The answer is both "yes" and "no":

- "Yes", it makes a difference, because the posterior distributions are of different type. When learning the rate of a Poisson process, the posterior distribution is typically a Gamma distribution. When working with a discretized Poisson process and learning the probability of occurrence, the problem can be interpreted as a Monte Carlo simulation and the posterior becomes a Beta distribution.
- "No", it does not make a difference if all of the following conditions are met: (i) The intervals into which the Poisson process is discretized are so small that the probability of two or more occurrences within an interval is orders of magnitude lower than the probability of one occurrence. (ii) Weakly informative (and consistent) prior distributions are used in both cases. (iii) The rate of the Poisson process of interest is sufficiently small. Sufficiently small means that if the rate is smaller than $10^{-2}$, the difference is very small; if the rate is smaller than $10^{-3}$, the difference is negligible.

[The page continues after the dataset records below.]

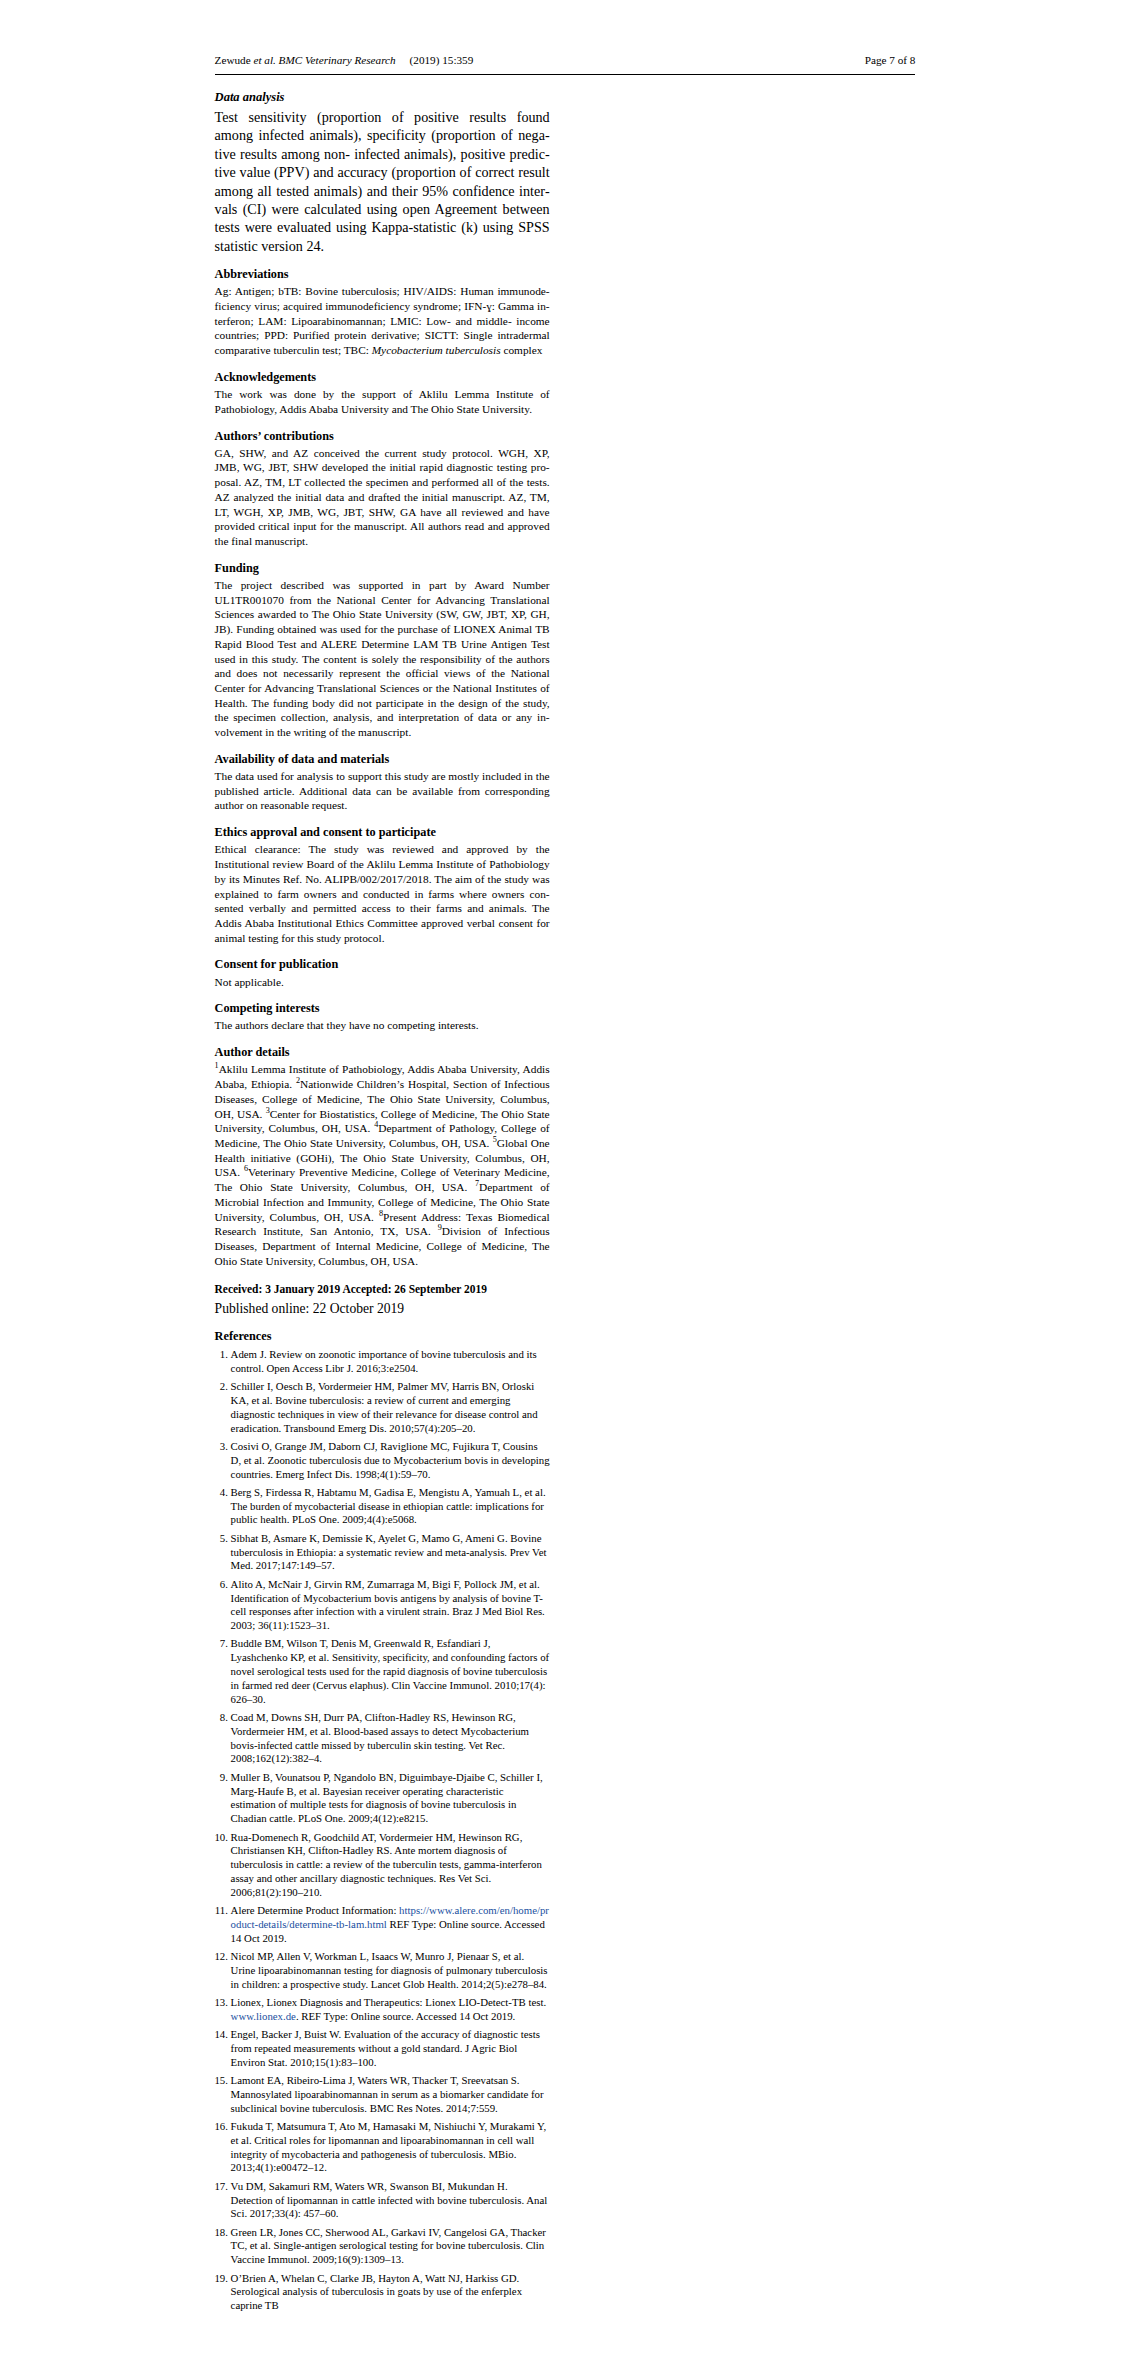Zewude et al. BMC Veterinary Research (2019) 15:359
Page 7 of 8
Data analysis
Test sensitivity (proportion of positive results found among infected animals), specificity (proportion of negative results among non- infected animals), positive predictive value (PPV) and accuracy (proportion of correct result among all tested animals) and their 95% confidence intervals (CI) were calculated using open Agreement between tests were evaluated using Kappa-statistic (k) using SPSS statistic version 24.
Abbreviations
Ag: Antigen; bTB: Bovine tuberculosis; HIV/AIDS: Human immunodeficiency virus; acquired immunodeficiency syndrome; IFN-ɣ: Gamma interferon; LAM: Lipoarabinomannan; LMIC: Low- and middle- income countries; PPD: Purified protein derivative; SICTT: Single intradermal comparative tuberculin test; TBC: Mycobacterium tuberculosis complex
Acknowledgements
The work was done by the support of Aklilu Lemma Institute of Pathobiology, Addis Ababa University and The Ohio State University.
Authors’ contributions
GA, SHW, and AZ conceived the current study protocol. WGH, XP, JMB, WG, JBT, SHW developed the initial rapid diagnostic testing proposal. AZ, TM, LT collected the specimen and performed all of the tests. AZ analyzed the initial data and drafted the initial manuscript. AZ, TM, LT, WGH, XP, JMB, WG, JBT, SHW, GA have all reviewed and have provided critical input for the manuscript. All authors read and approved the final manuscript.
Funding
The project described was supported in part by Award Number UL1TR001070 from the National Center for Advancing Translational Sciences awarded to The Ohio State University (SW, GW, JBT, XP, GH, JB). Funding obtained was used for the purchase of LIONEX Animal TB Rapid Blood Test and ALERE Determine LAM TB Urine Antigen Test used in this study. The content is solely the responsibility of the authors and does not necessarily represent the official views of the National Center for Advancing Translational Sciences or the National Institutes of Health. The funding body did not participate in the design of the study, the specimen collection, analysis, and interpretation of data or any involvement in the writing of the manuscript.
Availability of data and materials
The data used for analysis to support this study are mostly included in the published article. Additional data can be available from corresponding author on reasonable request.
Ethics approval and consent to participate
Ethical clearance: The study was reviewed and approved by the Institutional review Board of the Aklilu Lemma Institute of Pathobiology by its Minutes Ref. No. ALIPB/002/2017/2018. The aim of the study was explained to farm owners and conducted in farms where owners consented verbally and permitted access to their farms and animals. The Addis Ababa Institutional Ethics Committee approved verbal consent for animal testing for this study protocol.
Consent for publication
Not applicable.
Competing interests
The authors declare that they have no competing interests.
Author details
1Aklilu Lemma Institute of Pathobiology, Addis Ababa University, Addis Ababa, Ethiopia. 2Nationwide Children’s Hospital, Section of Infectious Diseases, College of Medicine, The Ohio State University, Columbus, OH, USA. 3Center for Biostatistics, College of Medicine, The Ohio State University, Columbus, OH, USA. 4Department of Pathology, College of Medicine, The Ohio State University, Columbus, OH, USA. 5Global One Health initiative (GOHi), The Ohio State University, Columbus, OH, USA. 6Veterinary Preventive Medicine, College of Veterinary Medicine, The Ohio State University, Columbus, OH, USA. 7Department of Microbial Infection and Immunity, College of Medicine, The Ohio State University, Columbus, OH, USA. 8Present Address: Texas Biomedical Research Institute, San Antonio, TX, USA. 9Division of Infectious Diseases, Department of Internal Medicine, College of Medicine, The Ohio State University, Columbus, OH, USA.
Received: 3 January 2019 Accepted: 26 September 2019
Published online: 22 October 2019
References
Adem J. Review on zoonotic importance of bovine tuberculosis and its control. Open Access Libr J. 2016;3:e2504.
Schiller I, Oesch B, Vordermeier HM, Palmer MV, Harris BN, Orloski KA, et al. Bovine tuberculosis: a review of current and emerging diagnostic techniques in view of their relevance for disease control and eradication. Transbound Emerg Dis. 2010;57(4):205–20.
Cosivi O, Grange JM, Daborn CJ, Raviglione MC, Fujikura T, Cousins D, et al. Zoonotic tuberculosis due to Mycobacterium bovis in developing countries. Emerg Infect Dis. 1998;4(1):59–70.
Berg S, Firdessa R, Habtamu M, Gadisa E, Mengistu A, Yamuah L, et al. The burden of mycobacterial disease in ethiopian cattle: implications for public health. PLoS One. 2009;4(4):e5068.
Sibhat B, Asmare K, Demissie K, Ayelet G, Mamo G, Ameni G. Bovine tuberculosis in Ethiopia: a systematic review and meta-analysis. Prev Vet Med. 2017;147:149–57.
Alito A, McNair J, Girvin RM, Zumarraga M, Bigi F, Pollock JM, et al. Identification of Mycobacterium bovis antigens by analysis of bovine T-cell responses after infection with a virulent strain. Braz J Med Biol Res. 2003; 36(11):1523–31.
Buddle BM, Wilson T, Denis M, Greenwald R, Esfandiari J, Lyashchenko KP, et al. Sensitivity, specificity, and confounding factors of novel serological tests used for the rapid diagnosis of bovine tuberculosis in farmed red deer (Cervus elaphus). Clin Vaccine Immunol. 2010;17(4): 626–30.
Coad M, Downs SH, Durr PA, Clifton-Hadley RS, Hewinson RG, Vordermeier HM, et al. Blood-based assays to detect Mycobacterium bovis-infected cattle missed by tuberculin skin testing. Vet Rec. 2008;162(12):382–4.
Muller B, Vounatsou P, Ngandolo BN, Diguimbaye-Djaibe C, Schiller I, Marg-Haufe B, et al. Bayesian receiver operating characteristic estimation of multiple tests for diagnosis of bovine tuberculosis in Chadian cattle. PLoS One. 2009;4(12):e8215.
Rua-Domenech R, Goodchild AT, Vordermeier HM, Hewinson RG, Christiansen KH, Clifton-Hadley RS. Ante mortem diagnosis of tuberculosis in cattle: a review of the tuberculin tests, gamma-interferon assay and other ancillary diagnostic techniques. Res Vet Sci. 2006;81(2):190–210.
Alere Determine Product Information: https://www.alere.com/en/home/product-details/determine-tb-lam.html REF Type: Online source. Accessed 14 Oct 2019.
Nicol MP, Allen V, Workman L, Isaacs W, Munro J, Pienaar S, et al. Urine lipoarabinomannan testing for diagnosis of pulmonary tuberculosis in children: a prospective study. Lancet Glob Health. 2014;2(5):e278–84.
Lionex, Lionex Diagnosis and Therapeutics: Lionex LIO-Detect-TB test. www.lionex.de. REF Type: Online source. Accessed 14 Oct 2019.
Engel, Backer J, Buist W. Evaluation of the accuracy of diagnostic tests from repeated measurements without a gold standard. J Agric Biol Environ Stat. 2010;15(1):83–100.
Lamont EA, Ribeiro-Lima J, Waters WR, Thacker T, Sreevatsan S. Mannosylated lipoarabinomannan in serum as a biomarker candidate for subclinical bovine tuberculosis. BMC Res Notes. 2014;7:559.
Fukuda T, Matsumura T, Ato M, Hamasaki M, Nishiuchi Y, Murakami Y, et al. Critical roles for lipomannan and lipoarabinomannan in cell wall integrity of mycobacteria and pathogenesis of tuberculosis. MBio. 2013;4(1):e00472–12.
Vu DM, Sakamuri RM, Waters WR, Swanson BI, Mukundan H. Detection of lipomannan in cattle infected with bovine tuberculosis. Anal Sci. 2017;33(4): 457–60.
Green LR, Jones CC, Sherwood AL, Garkavi IV, Cangelosi GA, Thacker TC, et al. Single-antigen serological testing for bovine tuberculosis. Clin Vaccine Immunol. 2009;16(9):1309–13.
O’Brien A, Whelan C, Clarke JB, Hayton A, Watt NJ, Harkiss GD. Serological analysis of tuberculosis in goats by use of the enferplex caprine TB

For example, assume an observation of a Poisson process is available where $3$ occurrences were observed within $10^4$ hours. If you directly learn the rate of the Poisson distribution using a Bayesian approach (and a weakly informative prior), the posterior mean is $4\times10^{-4}$, the $95\%$ credible interval is $7.75\times10^{-4}$ and the $99\%$ credible interval is $1.00\times10^{-3}$. If you discretize the observation into $1$ hour intervals and interpreter the problem as a Monte Carlo simulation, you get a probability of failure of $4\times10^{-4}$, with a $95\%$ credible interval of $7.75\times10^{-4}$ and a $99\%$ credible interval of $1.00\times10^{-3}$. As the probability of failure is with respect to one-hour intervals, the results of both approaches are indeed the same.